2. Zahlung in zwei Raten, und zwar

a) sofort 15.000 DM

b) bis spätestens in drei Monaten - ohne jegliche Zinsvereinbarung - die restlichen 15.000 DM

Nachdem wir die erste Rate fristgemäß geleistet haben und seit unserem Gespräch noch keine 14 Tage vergangen sind, ist uns Ihr vorbezeichnetes Mahnschreiben völlig unverständlich........ Wir gehen daher davon aus, daß Ihnen ein Versehen unterlaufen ist."

Die Klägerin hat hierauf kommentarlos mit weiteren Mahnungen und der Erteilung einer Zusatzrechnung vom 28.02.1998 reagiert. Die Beklagten haben hierzu in dem bereits oben auszugsweise zitierten Schreiben vom 12.03.1998 angemerkt:

"Ihre aktuellen Rechnungslegungen, die wenig bis nichts mit unserer Vereinbarung zu tun haben, werden wir im Sinne unseres Vergleichs unbeachtet lassen. Abschließend dürfen wir vielleicht noch erwähnen, daß unser Architekt uns davon abriet, diesen Kompromiß mit ihnen einzugehen, weil er der Meinung ist, daß wir mit der versprochenen und hiermit auch geleisteten Zahlung (immerhin insgesamt 50.050 DM) zuviel Entgegenkommen bewiesen hätten, weil ihre tatsächlich gerechtfertigte Forderung doch deutlich unter der Gesamtsumme zurückbliebe. Da aber der Sinn eines Kompromisses wohl immer der ist, daß beide Seiten aufeinander zugehend "etwas dazu tun" und zur Vermeidung eines Streits beitragen, haben wir diesen Rat nicht befolgt, vielmehr den Kompromiß geschlossen und ihn auch gehalten. Nun ist es an Ihnen, dies auch zu tun und sich an unsere ebenso gerechtfertigte wie beweisbare Vereinbarung zu halten."
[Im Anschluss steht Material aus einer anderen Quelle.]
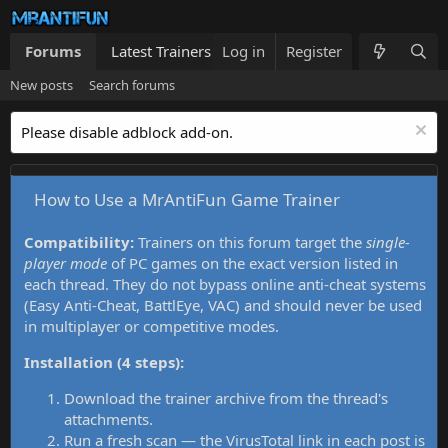
Forums
Latest Trainers
Log in
Trainers List
Register
What's new
New posts
Search forums
Please disable adblock add-on.
How to Use a MrAntiFun Game Trainer
Compatibility:
Trainers on this forum target the
single-
player mode
of PC games on the exact version listed in
each thread. They do not bypass online anti-cheat systems
(Easy Anti-Cheat, BattlEye, VAC) and should never be used
in multiplayer or competitive modes.
Installation (4 steps):
Download the trainer archive from the thread's
attachments.
Run a fresh scan — the VirusTotal link in each post is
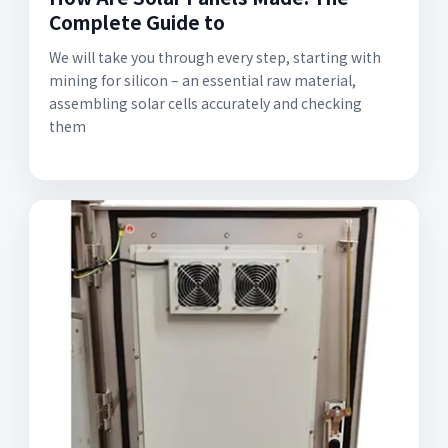
Complete Guide to
We will take you through every step, starting with
mining for silicon – an essential raw material,
assembling solar cells accurately and checking
them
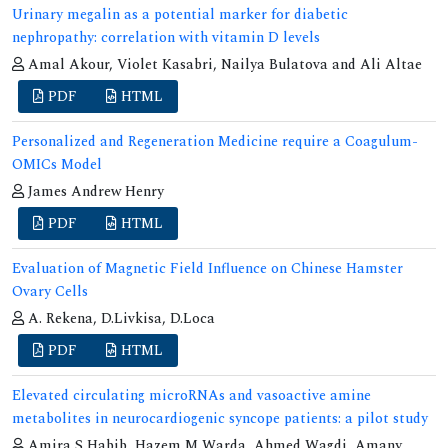
Urinary megalin as a potential marker for diabetic
nephropathy: correlation with vitamin D levels
Amal Akour, Violet Kasabri, Nailya Bulatova and Ali Altae
PDF
HTML
Personalized and Regeneration Medicine require a Coagulum-
OMICs Model
James Andrew Henry
PDF
HTML
Evaluation of Magnetic Field Influence on Chinese Hamster
Ovary Cells
A. Rekena, D.Livkisa, D.Loca
PDF
HTML
Elevated circulating microRNAs and vasoactive amine
metabolites in neurocardiogenic syncope patients: a pilot study
Amira S Habib, Hazem M Warda, Ahmed Wagdi, Amany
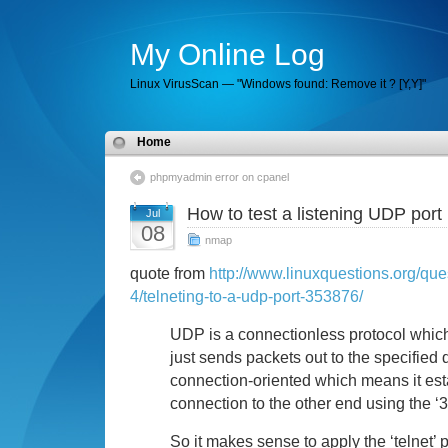
My Online Log
Linux VirusScan — "Windows found: Remove it ? [Y,Y]"
Home
phpmyadmin error on cpanel
How to test a listening UDP por
Jul
08
nmap
quote from
http://www.linuxquestions.org/ques
4/telneting-to-a-udp-port-353876/
UDP is a connectionless protocol which
just sends packets out to the specified 
connection-oriented which means it est
connection to the other end using the 
So it makes sense to apply the ‘telnet’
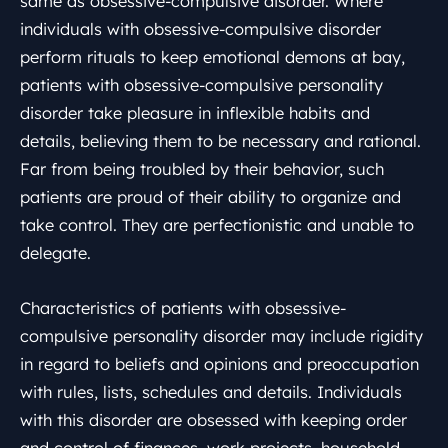
same as obsessive-compulsive disorder. Where
individuals with obsessive-compulsive disorder
perform rituals to keep emotional demons at bay,
patients with obsessive-compulsive personality
disorder take pleasure in inflexible habits and
details, believing them to be necessary and rational.
Far from being troubled by their behavior, such
patients are proud of their ability to organize and
take control. They are perfectionistic and unable to
delegate.
Characteristics of patients with obsessive-
compulsive personality disorder may include rigidity
in regard to beliefs and opinions and preoccupation
with rules, lists, schedules and details. Individuals
with this disorder are obsessed with keeping order
and control of finances, work projects, household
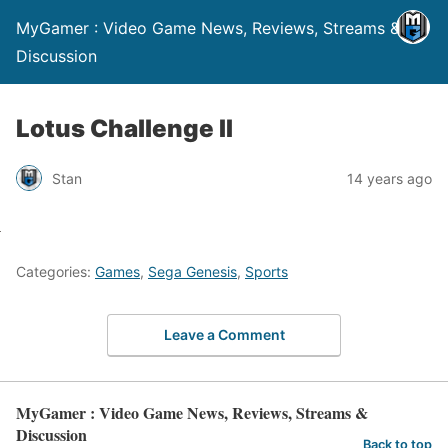
MyGamer : Video Game News, Reviews, Streams &
Discussion
Lotus Challenge II
Stan
14 years ago
Categories:
Games
,
Sega Genesis
,
Sports
Leave a Comment
MyGamer : Video Game News, Reviews, Streams &
Discussion
Back to top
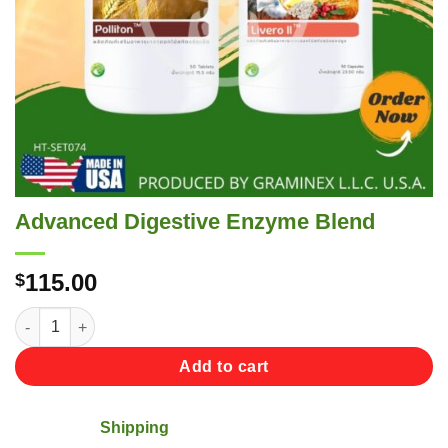
Advanced Digestive Enzyme Blend
115.00
$
Advanced Digestive Enzyme Blend quantity
Add to cart
Shipping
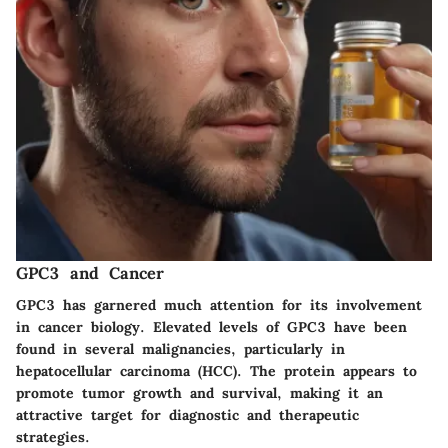
GPC3 and Cancer
GPC3 has garnered much attention for its involvement
in cancer biology. Elevated levels of GPC3 have been
found in several malignancies, particularly in
hepatocellular carcinoma (HCC). The protein appears to
promote tumor growth and survival, making it an
attractive target for diagnostic and therapeutic
strategies.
Die Beklagten handelten damit aus ihrer unmißverständlich dargelegten Sicht vertragskonform. Wenn die Klägerin dem widersprechen wollte, dann durfte sie redlicherweise auch den ausschließlich zur Erfüllung dieser Vereinbarung unter der Voraussetzung ihrer Bestätigung übersandten Scheck der Beklagten nicht einlösen. Als Folge ihres widersprüchlichen Verhalten ist daher unabhängig davon, ob tatsächlich am 29.01.1998 die von den Beklagten behauptete Vereinbarung zustande gekommen war, mit der Einlösung des zweiten Schecks über 15.000,00 DM die Restwerklohnforderung der Klägerin insgesamt erloschen.

3. Aus den vorstehenden Gründen muß es im Ergebnis bei der Abweisung der Klage verbleiben.

Gemäß § 97 Abs.1 ZPO hat die Klägerin auch die Kosten der Berufung zu tragen. Die verfahrensfehlerhafte Handhabung des Landgerichts gibt dem Senat keine Veranlassung zu einer Anordnung nach § 8 Abs.1 S.1 GKG, weil nicht davon ausgegangen werden kann, daß allein diese Verfahrensfehlerhaftigkeit die Klägerin zu der Berufung veranlaßt hat.

Die Entscheidung über die vorläufige Vollstreckbarkeit beruht auf den §§ 708 Nr.10, 713 ZPO.

Streitwert der Berufung und Beschwer der Klägerin durch dieses Urteil: 18.440,55 DM.